- [Problem]
Copy the lines of the records from the line with "class: Magnoliopsida" up to and including the line with "locality: Dung ka to Wen Fa shi.".

- [Data]
— START —

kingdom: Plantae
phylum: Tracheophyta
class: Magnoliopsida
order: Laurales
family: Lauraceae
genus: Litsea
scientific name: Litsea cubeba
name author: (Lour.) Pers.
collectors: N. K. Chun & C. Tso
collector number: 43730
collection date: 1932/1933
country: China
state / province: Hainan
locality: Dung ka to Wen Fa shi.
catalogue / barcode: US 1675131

— END —
— START —

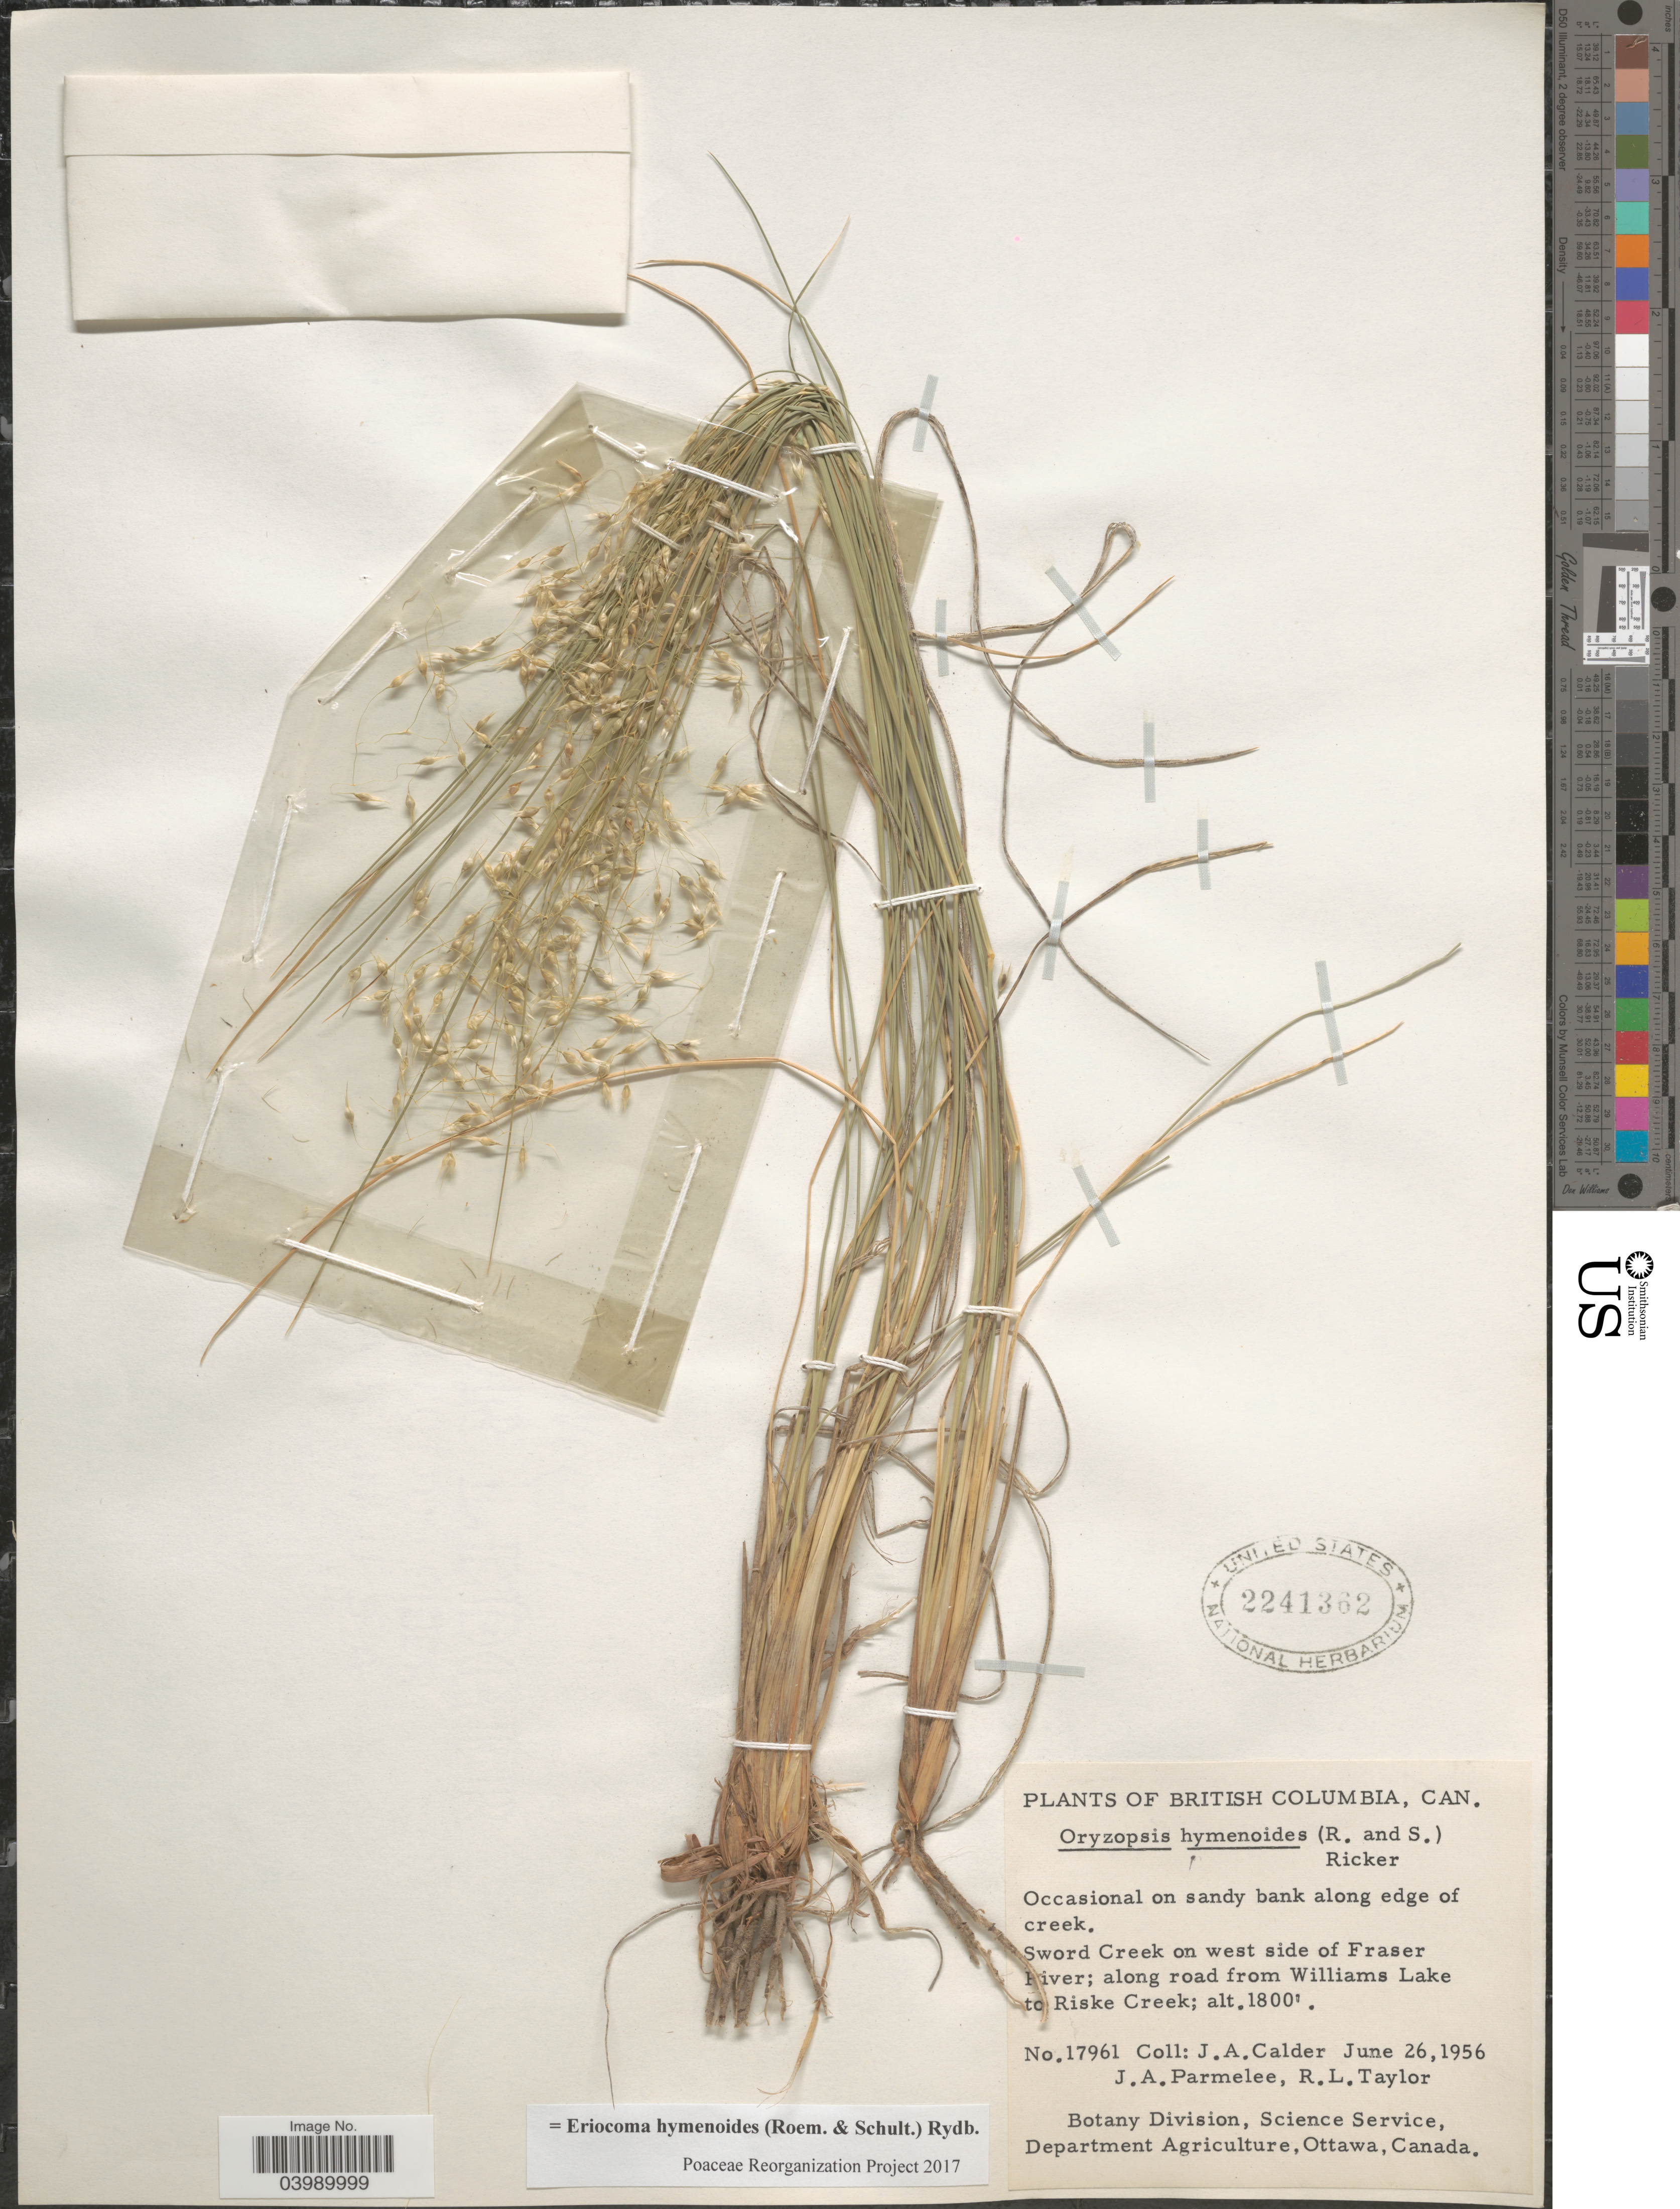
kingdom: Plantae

— END —
— START —

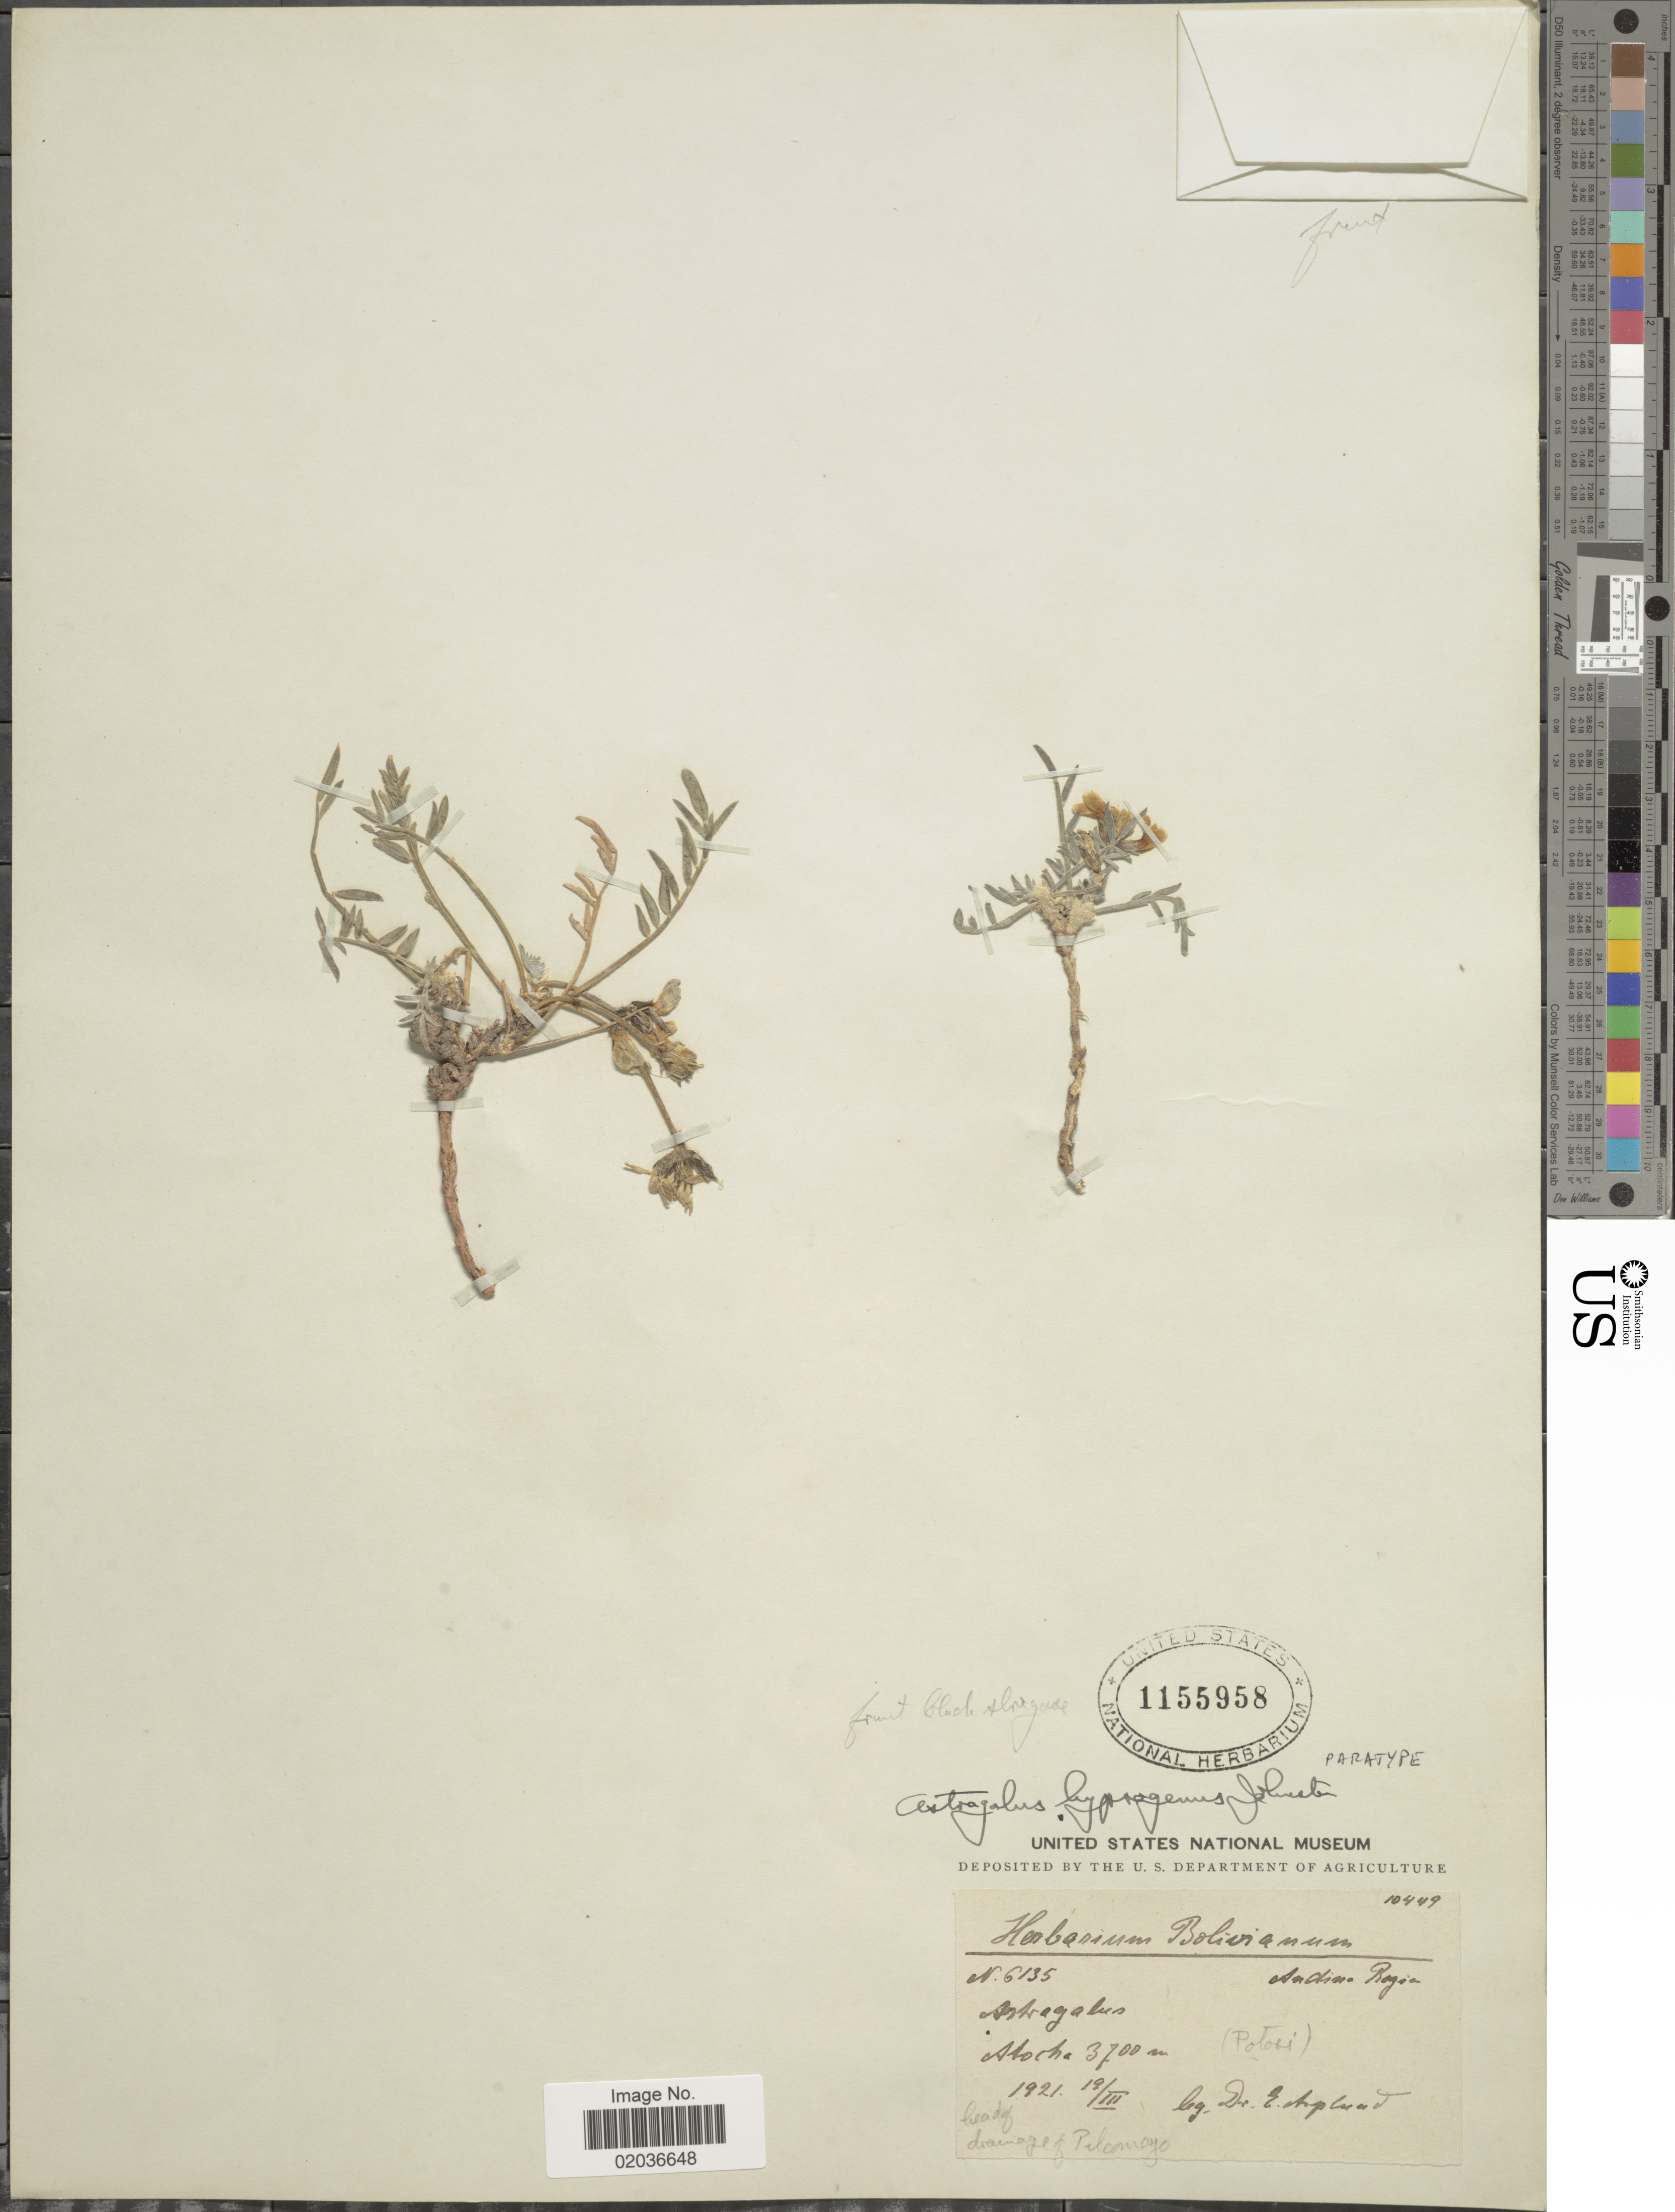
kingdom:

— END —

- [Result of the task]
class: Magnoliopsida
order: Laurales
family: Lauraceae
genus: Litsea
scientific name: Litsea cubeba
name author: (Lour.) Pers.
collectors: N. K. Chun & C. Tso
collector number: 43730
collection date: 1932/1933
country: China
state / province: Hainan
locality: Dung ka to Wen Fa shi.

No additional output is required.